Of course, there’s a caveat:
It is of course true that whether or not we are able to continue to publish a long series like Eden is sometimes in part determined by that series’ sales. It’s only logical that how much money we are able to put into an extended series is affected by how much money that series brings in. If a series appears to be unsuccessful, we can’t necessarily commit ourselves to volume after volume no matter how much we believe in or love that particular series (and believe me, we love every series we do… That’s why we decide to do them in the first place!). So yes, if you believe in a series we do, support it, not only by saying how much you like it but also by buying the books themselves.
I have no insider knowledge of Dark Horse, although I have met Mike Gombos and Carl Horn at cons, and they strike me as being totally devoted to what they do. Whatever the problem is, it isn’t them. I did interview a niche publisher (of illustrated books, not comics) a while ago, and he told me that his rule of thumb is that a book has to sell 3,000 copies to break even. He added, “I break that rule about three times a month,” which is what publishers do when they fall in love with a book. But this guy also felt—deeply—that every book sitting on a shelf in the warehouse was costing him money.

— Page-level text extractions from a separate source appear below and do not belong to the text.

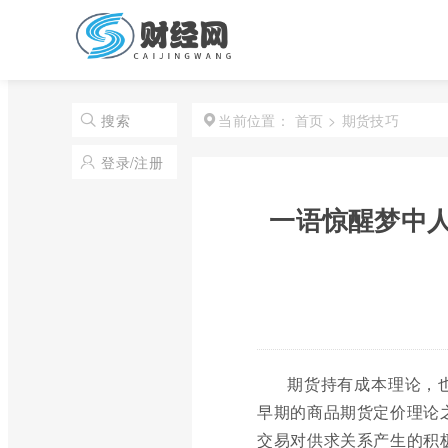
首页
>
期货技巧
搜索
当前位置：
登录/注册
一语惊醒梦中
期货持有成本理论，也称为
早期的商品期货定价理论
交易对供求关系产生的积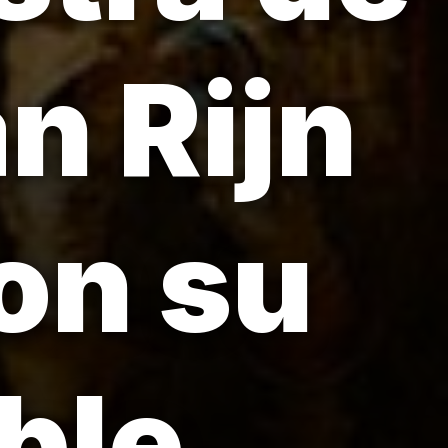
n Rijn
on su
ble.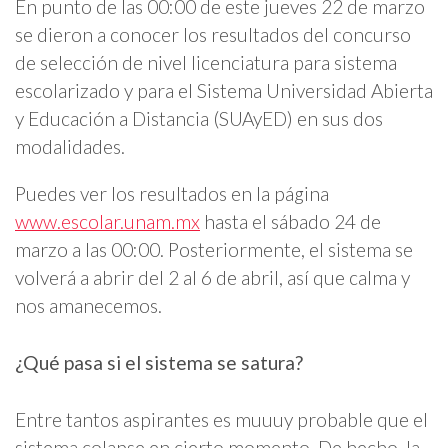
En punto de las 00:00 de este jueves 22 de marzo
se dieron a conocer los resultados del concurso
de selección de nivel licenciatura para sistema
escolarizado y para el Sistema Universidad Abierta
y Educación a Distancia (SUAyED) en sus dos
modalidades.
Puedes ver los resultados en la página
www.escolar.unam.mx
hasta el sábado 24 de
marzo a las 00:00. Posteriormente, el sistema se
volverá a abrir del 2 al 6 de abril, así que calma y
nos amanecemos.
¿Qué pasa si el sistema se satura?
Entre tantos aspirantes es muuuy probable que el
sistema colapse en cierto momento. De hecho, la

Nobody likes to hand out sales figures, but from reading the Bookscan and Diamond reports and talking to editors, I’d guess that a lot of the lesser-selling titles out there are pretty close to that borderline. And books that don’t sell cost you money.
I like ChunHyang72’s idea of offering an online option, which would cut down on some of the production costs and might help them finish out a faltering series. They would still have to pay editors, translators, letterers, and the production crew, but the flipside is that what appears to be Eden’s biggest problem—no one can find it—would be solved. And in fact, if it worked like the Netcomics model, it might even build the audience enough to make the print volumes worthwhile again.